The secret lives of strangers

Regine Cabato (The Philippine Star) - January 31, 2014 - 12:00am

Students from Ateneo and U.P. have taken on the spirit of Humans of New York’s T.M.I. confessionals and applied them to a college setting, proving that there’s strength in numbers.

MANILA, Philippines - Sonder, according the Dictionary of Obscure Sorrows, is “the realization that each random passerby is living a life as vivid and complex as your own… in which you might appear only once, as an extra sipping coffee in the background.”

“Everyone seems to be a filler in corridors, classrooms, hallways, cafeterias… With Ateneans, ang daming naglalakad diyan,” Anjo Silvoza, the Economics senior behind Humans of Ateneo, gestures down Red Brick Road, a main pathway between buildings at the Ateneo de Manila University. “Kahit anong mangyayari, hindi sila mag-uusap… There is no person to the human you’re seeing.”

Silvoza’s photo blog, humansofateneo.tumblr.com, is modeled after Humans of New York. The sensational HONY, a project by photographer Brandon Stanton, has grown to produce a bestselling book and a worldwide following. A ‘Humans of’ series followed, sprouting in India, Paris, and Tehran among other places. The blogs exhibit photos of random passersby, captioned with quotes from quick interviews.

Most recently, it’s taken local universities. Silvoza’s project hit the Internet on January 7, followed closely by Humans of Diliman, humansofdiliman.tumblr.com, ten days later.

Behind the lens

“I’m really a shy guy,” Silvoza confesses, who says that he usually goes around with his camera looking for people who seem like they’re not busy. “I just tell the person about my project… I’ll say (that) I want to get to know people’s stories behind the faces.”

While Silvoza’s is a solo project, the administrators behind Humans of Diliman are a set of applicants for the UP Communication Research Society.

“We needed a good project with a communication research aspect for our batch (application),” explains Marlina Carlos, batch applicant head. “Diliman is very diverse when it comes to the members of the community… we really wanted to capture that.”

Apart from students, the site has featured personnel, joggers, and even the renowned Zorro. Carlos adds that Diliman also houses villages, so residents get featured on the page.

Although Ateneo has a smaller population, Silvoza says it is still diverse. He adds that there’s a “stigma” attached to Ateneans, a stereotype — but their answers could surprise.

“I don’t ask (the subjects) to pose,” he explains. “I really studied what Humans of New York did, and the main thing that makes (it) stand out is it’s raw. It captures raw emotions, raw feelings, raw everything… I just want it to be raw.”

The approach is not too different from Humans of Diliman. “We don’t look for someone who looks (a certain way),” says Carlos. “We just approach random people. We really wanted to maintain that random aspect, so it’s very reflective, representative of the community.”

Campus stroll

At UP Diliman, we set to shoot around the Academic Oval with Bettina Someros, Joline Guevarra, Jamie Loristo, and photographer Oriel Nazareno. Someros tells me that it’s their favorite spot, if they aren’t passing by the colleges.

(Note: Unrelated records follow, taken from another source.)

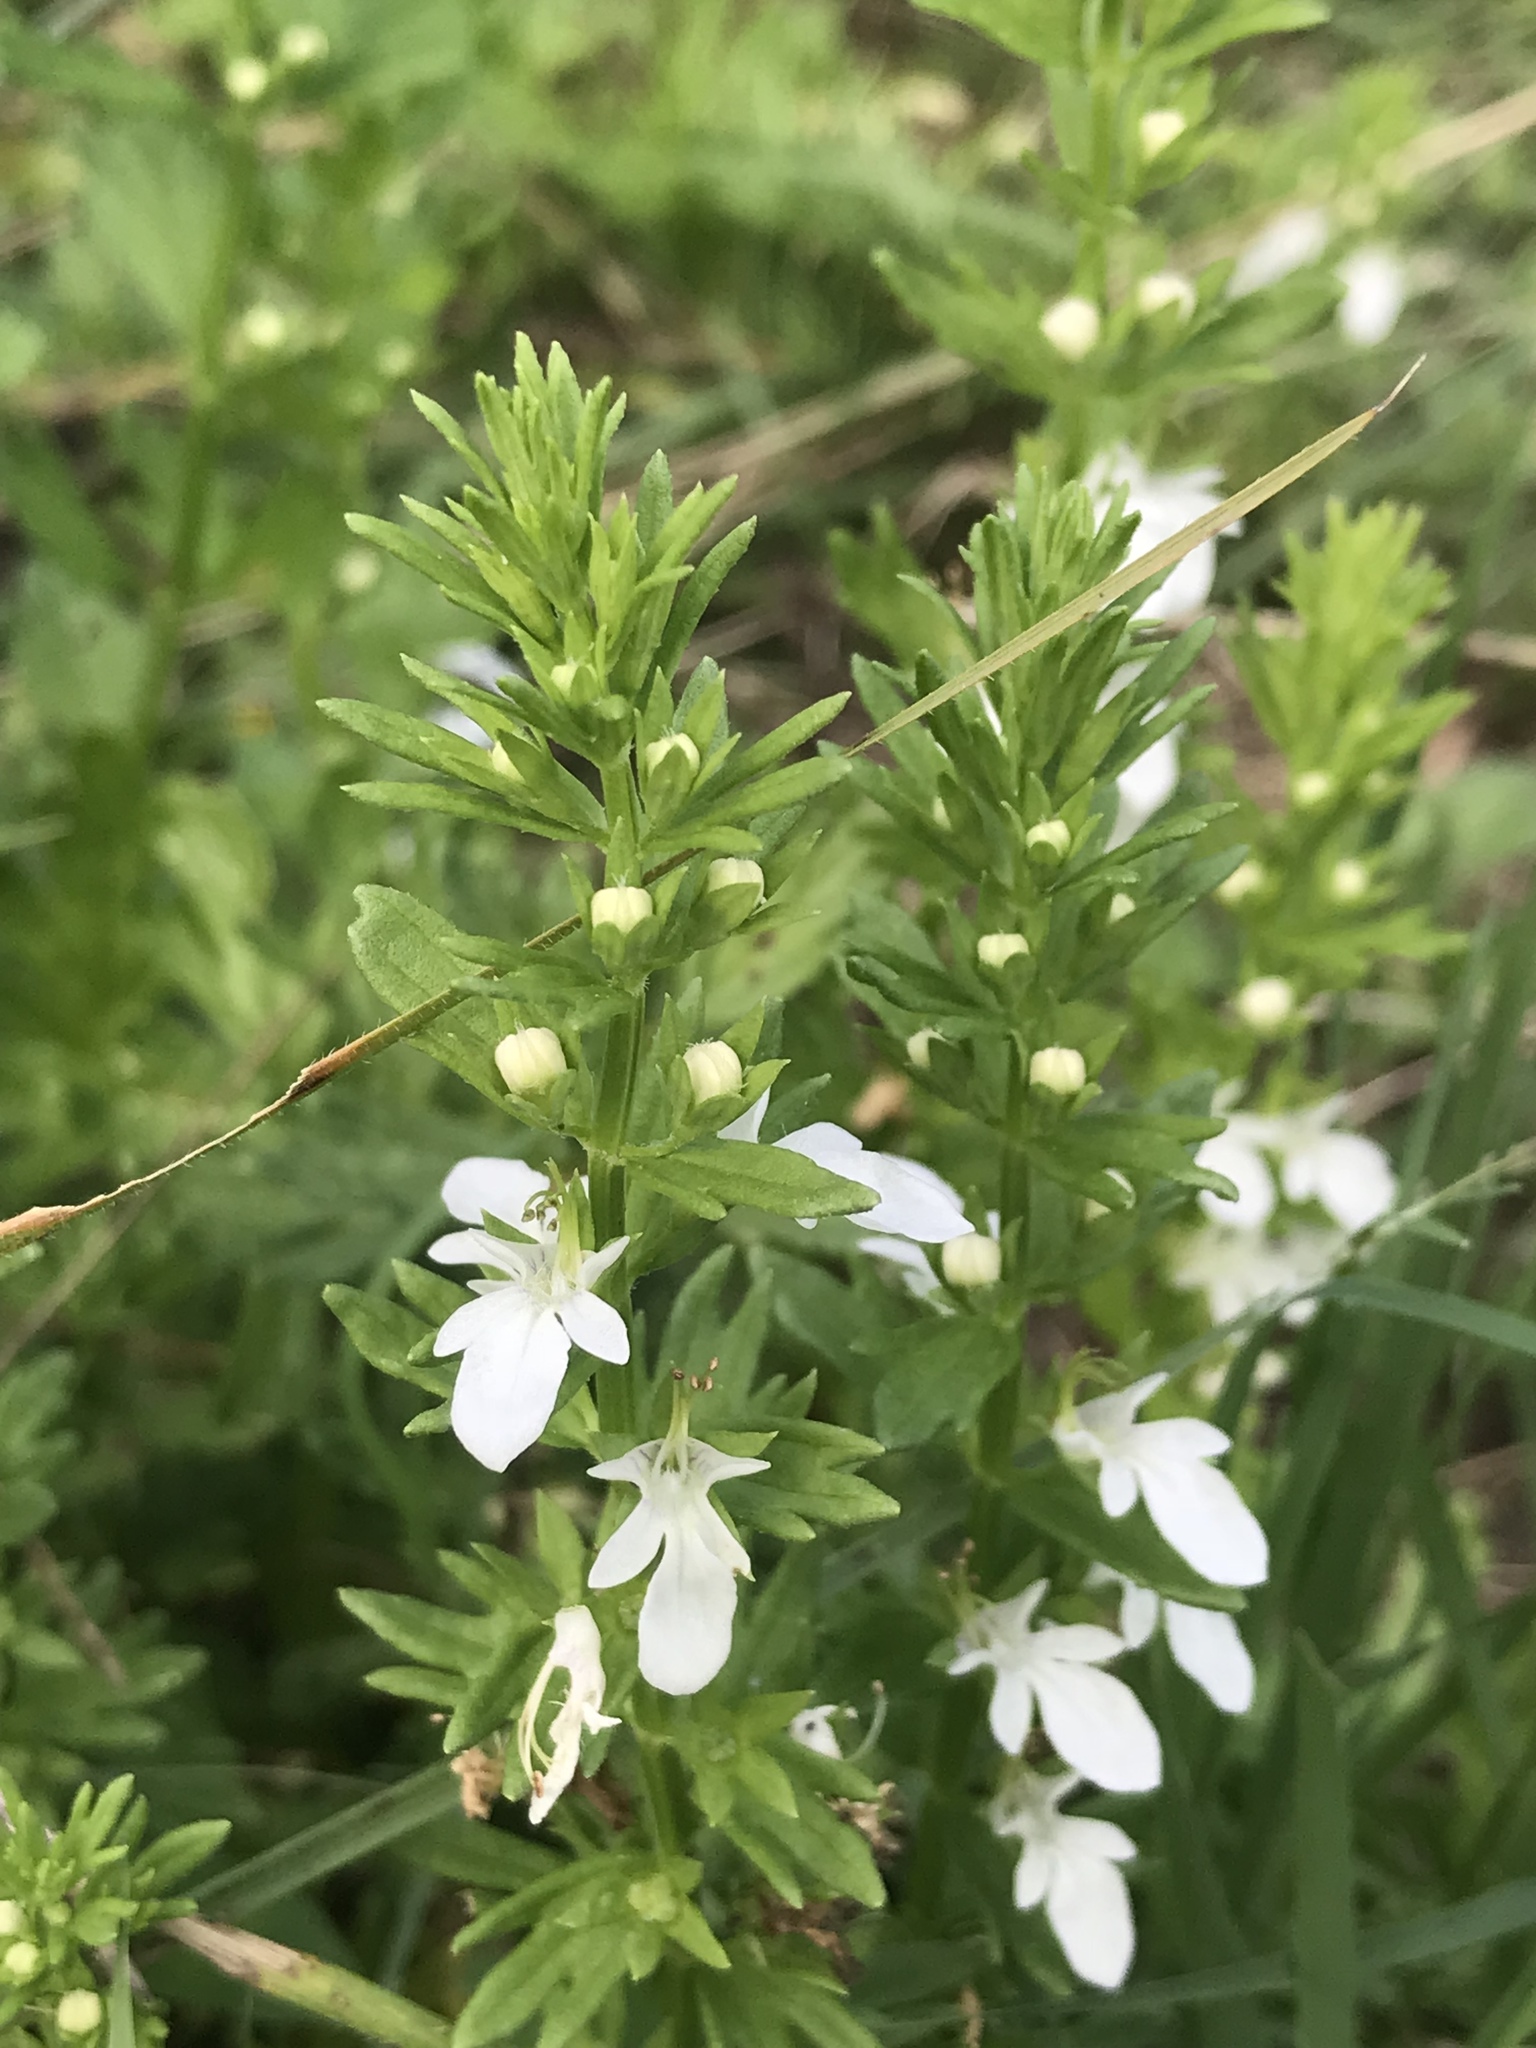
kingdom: Plantae
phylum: Tracheophyta
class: Magnoliopsida
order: Lamiales
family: Lamiaceae
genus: Teucrium
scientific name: Teucrium cubense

Sure enough, we bump into actress Candy Pangilinan, who’s jogging with her son. We run into another mother and son pair, picnicking at Sunken Garden.

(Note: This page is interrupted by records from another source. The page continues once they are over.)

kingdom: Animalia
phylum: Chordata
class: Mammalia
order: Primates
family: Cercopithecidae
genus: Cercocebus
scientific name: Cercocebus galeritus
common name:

Mary Grace Espinosa says she’s heard of Humans of Diliman already, laughing. “This is our bonding time,” she tells the team in Filipino, adding that they always watch the Frisbee players who practice in the area. “So I bought him a Frisbee, because he wanted to be like them.”

Her son, Dean, wants to be a lot of things — depending on what he’s watching. “Lately, he wanted to be a secret agent,” she chuckles. “(When he was) two years old, we were amused because he wanted to be mayor, but only of Marikina.”

In Ateneo, a student tells Silvoza that he believes he is overcommitted. It is interesting, listening to people open up to someone they don’t know. And in some ways, it must be relieving.

“My personal favorite (story) is the guard of (Manuel V. Pangilinan Building),” Silvoza shares. “After doing the interview, I found out na he came from (a) sobrang lalim na past, sobrang bigat na history… People wouldn’t really look to learn a life lesson from a security guard… They’d look to teachers, they’d look to professors. People wouldn’t look to the common ordinary man for a piece of advice about life.”

Don’t be a stranger

“The biggest question for me is—I’m graduating in two months,” says Silvoza, adding he’s not sure how to continue the blog. He shrugs. “I’m not really a future guy anyway. So in my head, I’ll shoot as many people as I can while I’m here… until it lasts.”

Humans of Diliman, on the other hand, will be up and running for a while, after hitting more than thousand likes in its first week. “It feels really good to be able to put their story (up), for the world to see, for everyone to see,” says Carlos.

In the end, both ends say, people are three-dimensional. They’re characters.

“I would love to get to know other people,” says Silvoza. “I wanna know what you can teach me, what I can learn from you.”

He wants, he says, to take out “strange in stranger.”